The positive rates of VAT are unchanged, so the standard rate remains at 20% and the reduced rate at 5%.
Changes to VAT registration and deregistration thresholds
The taxable turnover threshold, which requires a person to register for VAT, will be increased from £82,000 to £83,000 per annum.
The threshold below which a VAT-registered person may apply to deregister will be increased from £80,000 to £81,000 per annum, and the relevant registration and deregistration threshold for intra-Community acquisitions will also be increased from £82,000 to £83,000 per annum.
All these changes will take effect from 1 April 2016 and will prevent around 2,000 businesses from having to register in the financial year 2016 to 2017.
The changes will also raise the turnover limit for income tax self-assessment ‘3 line accounts' and increase the entry and exit thresholds for the income tax cash basis accounting, so that they are aligned with the new VAT registration threshold.
Overseas businesses and online marketplaces
Changes are to be introduced to give HMRC greater powers to tackle non-compliance on the part of overseas businesses that avoid paying VAT on sales made to UK consumers through online marketplaces.
There will be 2 aspects to the changes, which HMRC will not automatically apply, but use only to tackle the highest risk compliance cases.
The first change will strengthen HMRC's powers to direct overseas businesses to appoint a VAT representative, including the power to insist that the representative is in the UK. It will also provide greater flexibility as regards seeking security.
The second change will enable HMRC to make online marketplaces jointly and severally liable for any VAT unpaid by the overseas business on goods sold in the UK through the online marketplace's website.
Both of these changes will be effective from royal assent to Finance Bill 2016.
Electronic communications services
This measure introduced a VAT reverse charge in the UK, designed to tackle Missing Trader Intra Community (MTIC) fraud.

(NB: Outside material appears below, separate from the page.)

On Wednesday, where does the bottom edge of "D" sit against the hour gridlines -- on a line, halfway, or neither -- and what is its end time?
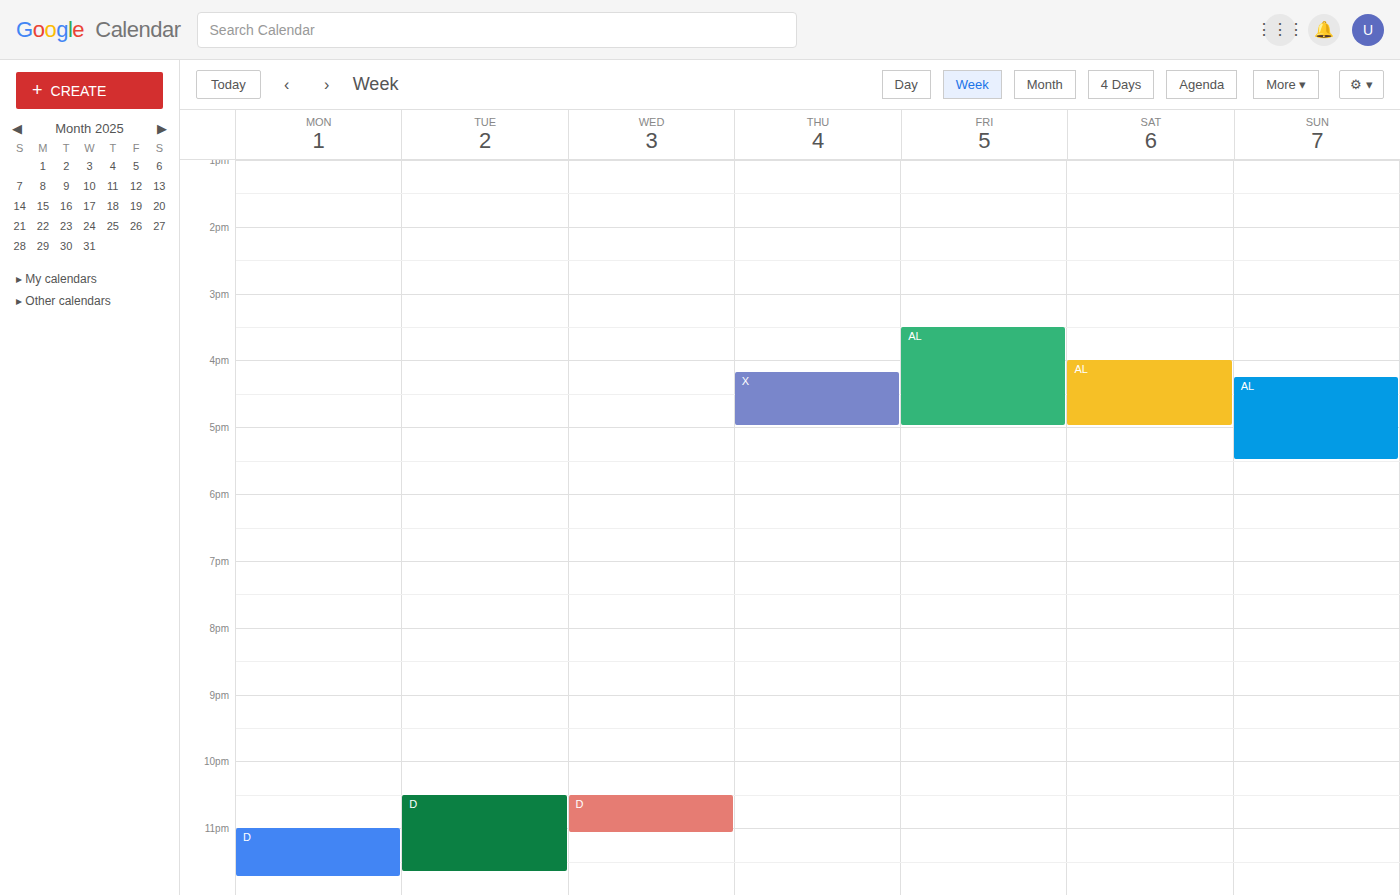
11:05 PM -- neither: 5 minutes below the 11 PM line and 55 minutes above the 12 AM line.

It was not a Budget measure as such, as it was announced on 11 January 2016 and introduced by Treasury Order on 1 February 2016.
Those perpetrating MTIC fraud charge and collect VAT on their supplies but then ‘disappear' without paying over the VAT to the Exchequer. The introduction of a reverse charge means the business customer must now account for the VAT due, rather than the supplier.

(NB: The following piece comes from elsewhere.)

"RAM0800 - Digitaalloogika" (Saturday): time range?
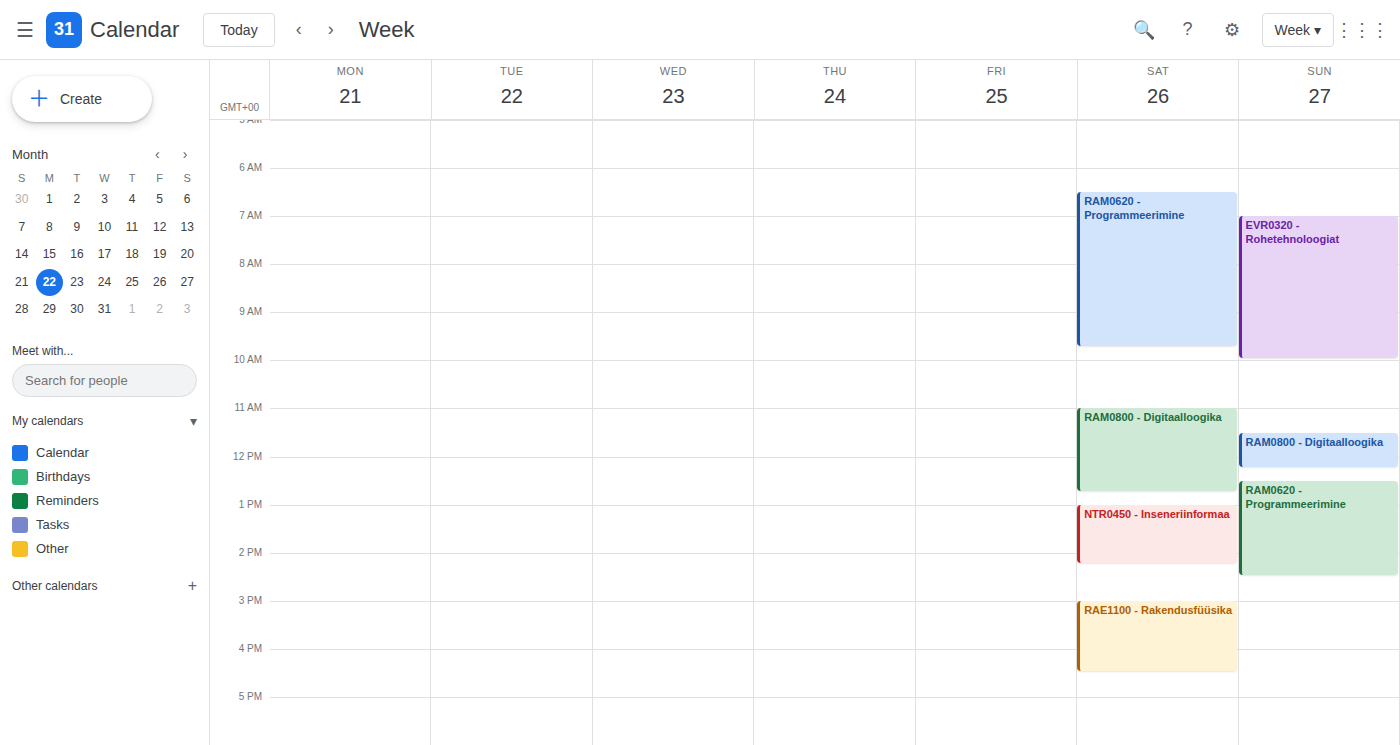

The government will consult on a new penalty for participating in VAT fraud in spring 2016. Subject to the consultation, the intention is to legislate in Finance Bill 2017.
The new measure only applies to wholesale services of routing telephone calls and associated data such as texts and images over landlines, mobile networks or the internet. It does not affect consumption supplies.
Fulfilment house due diligence scheme
The government has introduced a consultation on the ‘fit and proper' standards that fulfilment houses will need to meet for them to be able to operate.
They will have to register and maintain accurate records once online registration begins in 2018. They will also have to provide evidence of the due diligence they have undertaken to ensure overseas clients are following VAT rules.
The purpose is ultimately to minimise any costs for legitimate businesses.
International solutions to VAT fraud
The government plans ongoing discussions with the EU and OECD with the objective of finding better solutions to international VAT fraud, including different mechanisms for collecting VAT.
Museums and galleries
The Department for Culture, Media and Sport has published guidance on new criteria to broaden eligibility for VAT refunds and thus provide greater support for museums and galleries in the UK.
VAT refunds for shared services
The government plans to introduce legislation to enable named non-departmental and similar bodies to claim a VAT refund on shared service arrangements used to support their non-business activities.
VAT reliefs for Isle of Man charities
Legislation is to be introduced to enable charities subject to the jurisdiction of the High Court of the Isle of Man to receive all the VAT benefits available under UK law.